SOESD / Learning Matters / Newsletter Archive / February 2009 / Oregon Needs Education Service Districts
Oregon Needs Education Service Districts
Steve Boyarsky, Superintendent
The 2009-11 legislative session has begun. In the past, legislators have questioned Education Service Districts' collective and individual worth. In reviewing our role, I have stepped back to think deeply about what "value added" an ESD provides students and schools. I have identified six primary areas that I would like to expand upon:
• Regional Perspective
• Cost Efficiencies
• Customized Capacity for Schools
• Specialized Staffing
• Communication and Coordination
• Development and Implementation
Education Service Districts have regional responsibilities as part of the “job description.” School districts, by design, are focused on serving their own schools. Although districts cooperate with one another, their primary responsibility is to their own schools and students. ESDs are required to consider the concerns of all districts in their region irrespective of size or proximity.
ESDs are ideally situated to be instrumental in regional partnerships. SOESD has partnered with dozens of organizations, such as Southern Oregon University, Crater Lake National Park, Oregon Institute of Technology, local television stations, Siskiyou Field Institute, Hunter Communications, private foundations and ScienceWorks. These partnerships secure grants, develop dual credit classes, sponsor academic competitions, enhance communications systems, provide professional development, develop community resources for students and families and expose students to nature's wonders.
One of the goals of ESDs is to add to regional efficiencies. By regionalizing special education staff, professional development, media library service, and technology infrastructure, ESDs can provide these services to districts at much less expense than if each district had to pay for these services individually. The SOESD educational media library is but one example: SOESD can provide more variety in videos than an individual district could furnish its teachers. Our electronic repair department employs technicians who repair computers, design electrical systems, and install surveillance systems much less expensively than each district purchasing the work commercially.
It is important to remember that for every dollar of state and local resources received by SOESD, it generates a dollar from other sources, mainly grants and contracts. Fifty percent of SOESD’s service dollars are generated from services, federal grants and state contracts.
Customized Capacity for Schools
SOESD can assist districts with specialized services. It would be difficult for each district in our region to provide expertise on computer security, but a regional expert can train district staff to keep computer systems free of viruses and hackers. Educators trained to work with deaf and hard of hearing students can assist teachers and students in mainstreamed classes. ESDs can utilize experts from one district to provide training for integrating technology, writing or math problem solving to increase expertise in every district. SOESD can serve to provide regional expertise on issues that individual districts may not be able to provide.
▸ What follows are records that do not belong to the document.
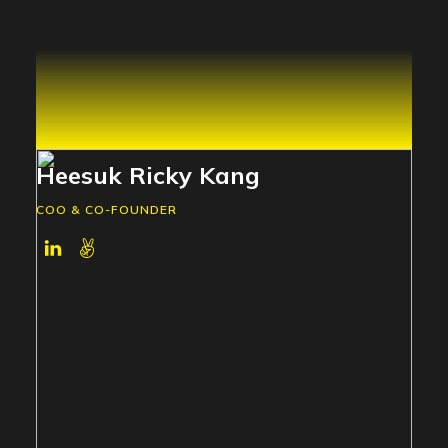
Heesuk Ricky Kang
COO & CO-FOUNDER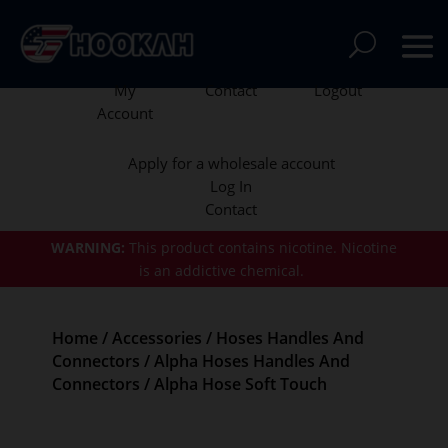
My
Contact
Logout
Account
Apply for a wholesale account
Log In
Contact
WARNING:
This product contains nicotine.
Nicotine
is an addictive chemical.
Home
/
Accessories
/
Hoses Handles And
Connectors
/
Alpha Hoses Handles And
Connectors
/ Alpha Hose Soft Touch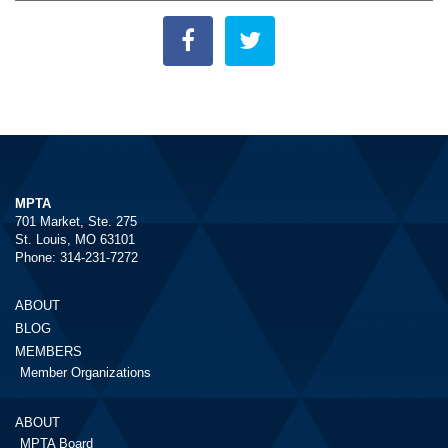
MPTA
701 Market, Ste. 275
St. Louis, MO 63101
Phone: 314-231-7272
ABOUT
BLOG
MEMBERS
Member Organizations
ABOUT
MPTA Board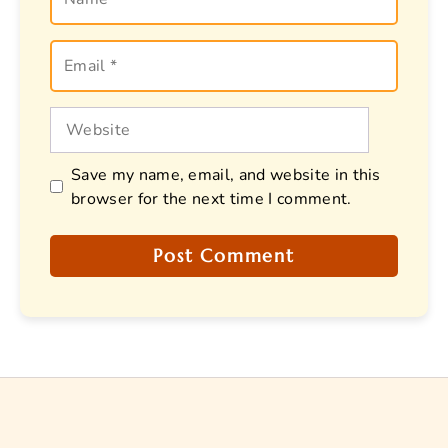
Email
Website
Save my name, email, and website in this
browser for the next time I comment.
The hiring of specialists, such as autism consultants, speech therapists, and teachers of the deaf and blind, makes sense regionally. If districts had to hire these specialists in an on-again off-again pattern, based on the yearly variation of student populations, it would be difficult, if not impossible, for Oregon to serve low-incidence student populations. SOESD hires regionally and is able to relocate trained specialists between districts to serve students’ needs.
SOESD also hires and trains many special education teachers and aides to work with severely disabled students. ESD staff is trained to work with students who have specialized medical needs, tube feeding, physical therapy, or speech therapy.
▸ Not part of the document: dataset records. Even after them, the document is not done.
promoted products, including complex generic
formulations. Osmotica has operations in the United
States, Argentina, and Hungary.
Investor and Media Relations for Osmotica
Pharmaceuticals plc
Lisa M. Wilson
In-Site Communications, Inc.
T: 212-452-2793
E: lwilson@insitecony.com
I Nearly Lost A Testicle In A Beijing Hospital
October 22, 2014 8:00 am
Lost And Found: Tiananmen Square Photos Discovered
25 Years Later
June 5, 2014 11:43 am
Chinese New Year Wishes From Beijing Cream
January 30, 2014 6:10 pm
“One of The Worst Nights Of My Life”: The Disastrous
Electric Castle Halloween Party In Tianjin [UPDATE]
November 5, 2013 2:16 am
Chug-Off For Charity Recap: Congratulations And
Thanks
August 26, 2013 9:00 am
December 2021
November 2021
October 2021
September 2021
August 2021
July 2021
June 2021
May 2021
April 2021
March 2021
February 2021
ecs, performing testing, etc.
Communication and Coordination
Southern Oregon ESD provides a communication link between statewide agencies, such as the Oregon Department of Education, and schools in our region. Several ESDs serve as technology hubs for Internet bandwidth and connections. SOESD has been a state leader in videoconferencing for meetings, professional development, and classes.
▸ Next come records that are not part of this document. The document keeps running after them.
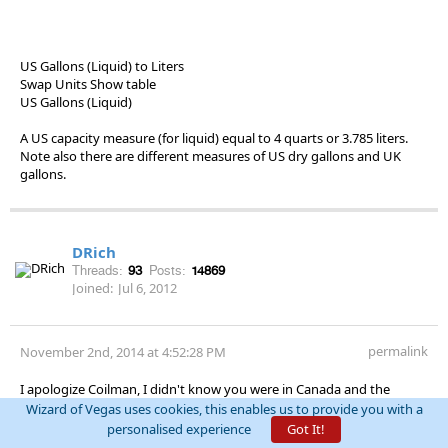
US Gallons (Liquid) to Liters
Swap Units Show table
US Gallons (Liquid)
A US capacity measure (for liquid) equal to 4 quarts or 3.785 liters.
Note also there are different measures of US dry gallons and UK
gallons.
DRich
Threads:
93
Posts:
14869
Joined:
Jul 6, 2012
permalink
November 2nd, 2014 at 4:52:28 PM
I apologize Coilman, I didn't know you were in Canada and the
quoted price was Canadian dollars.
Wizard of Vegas uses cookies, this enables us to provide you with a
personalised experience
Got It!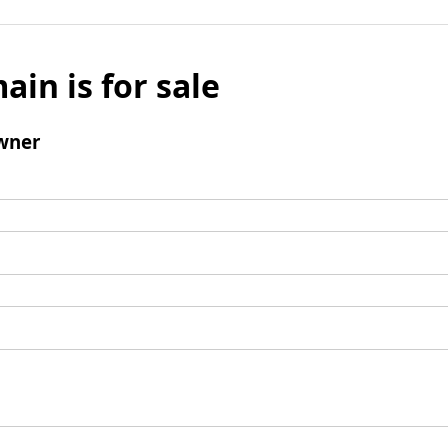
ain is for sale
wner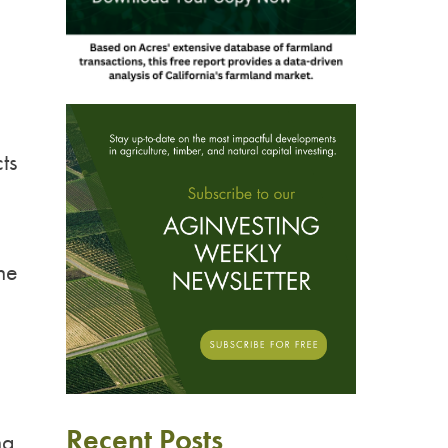
ts
he
Recent Posts
ng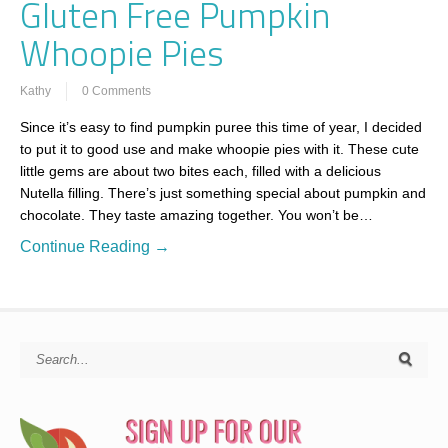
Gluten Free Pumpkin
Whoopie Pies
Kathy
0 Comments
Since it’s easy to find pumpkin puree this time of year, I decided
to put it to good use and make whoopie pies with it. These cute
little gems are about two bites each, filled with a delicious
Nutella filling. There’s just something special about pumpkin and
chocolate. They taste amazing together. You won’t be…
Continue Reading →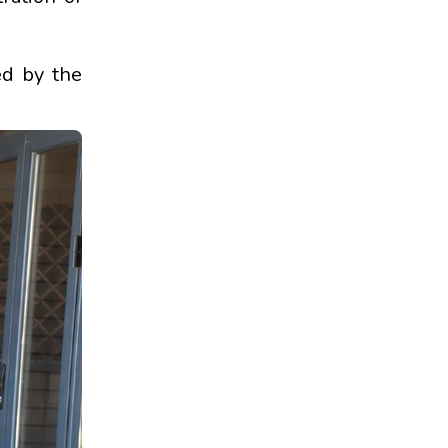
ed by the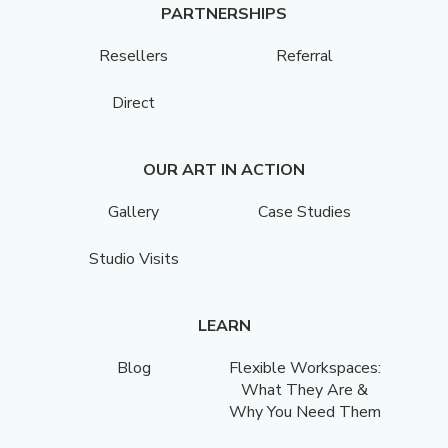
PARTNERSHIPS
Resellers
Referral
Direct
OUR ART IN ACTION
Gallery
Case Studies
Studio Visits
LEARN
Blog
Flexible Workspaces:
What They Are &
Why You Need Them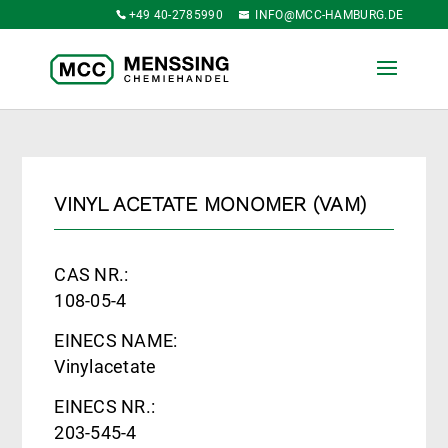
+49 40-2785990
INFO@MCC-HAMBURG.DE
VINYL ACETATE MONOMER (VAM)
CAS NR.:
108-05-4
EINECS NAME:
Vinylacetate
EINECS NR.:
203-545-4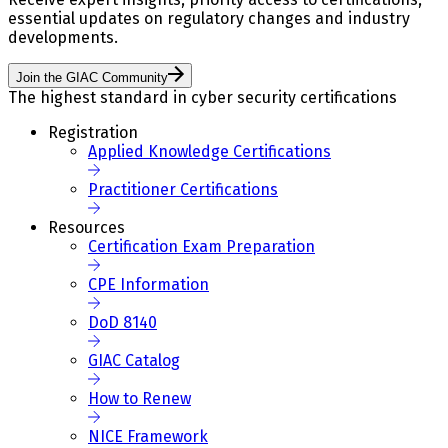
essential updates on regulatory changes and industry
developments.
Join the GIAC Community
The highest standard in cyber security certifications
Registration
Applied Knowledge Certifications
Practitioner Certifications
Resources
Certification Exam Preparation
CPE Information
DoD 8140
GIAC Catalog
How to Renew
NICE Framework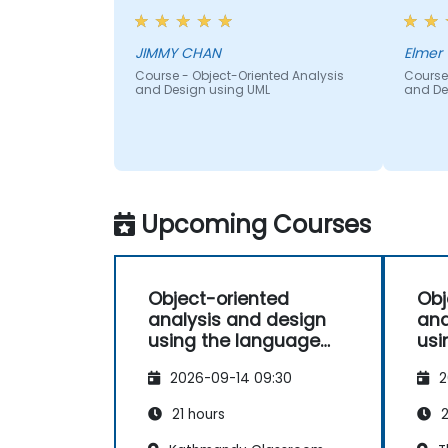
JIMMY CHAN
Elmer 
Course - Object-Oriented Analysis
Course
and Design using UML
and De
Upcoming Courses
Object-oriented
Obj
analysis and design
ana
using the language
usi
UML
UM
2026-09-14 09:30
2
21 hours
2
Many job-alike groups such as Superintendent's Association, Special Education Directors, Curriculum Council, English Language Learners work group, and Business Managers meet monthly to share information, discuss issues, and coordinate regional activities. Increasingly, the Oregon Department of Education relies on ESDs to provide technical assistance in implementing new state requirements.
A new statewide group, the Education Enterprise Steering Committee, is composed of decision-makers from Oregon Department of Education, ESDs and school districts who meet to coordinate school improvement, special education, technology and administrative activities throughout Oregon. ESDs are an integral part of the state infrastructure to improve schools.
Development and Implementation
A logical role for ESDs is as implementer of new programs and projects. Oregon Online School was developed as a joint project with SOESD and local districts, which began with online classes in our region and has grown into a statewide provider. SOESD worked with districts to develop programs for English Language Learners and training staffs of districts, as their ELL needs increased.
SOESD has been very successful in receiving federal, state, and local grants. This past year SOESD received over $4,000,000 in grants, which translate into teacher training, student programs, and innovative projects for educators throughout Southern Oregon. Southern Oregon ESD continues to be at the cutting edge of projects that benefit schools and students in Southern Oregon.
In conclusion, ESDs are part of a statewide system of education that assures access and opportunity for all students irrespective of disabilities or the size or location of their districts. Southern Oregon ESD’s goal is to provide "value added" for districts and students in Southern Oregon.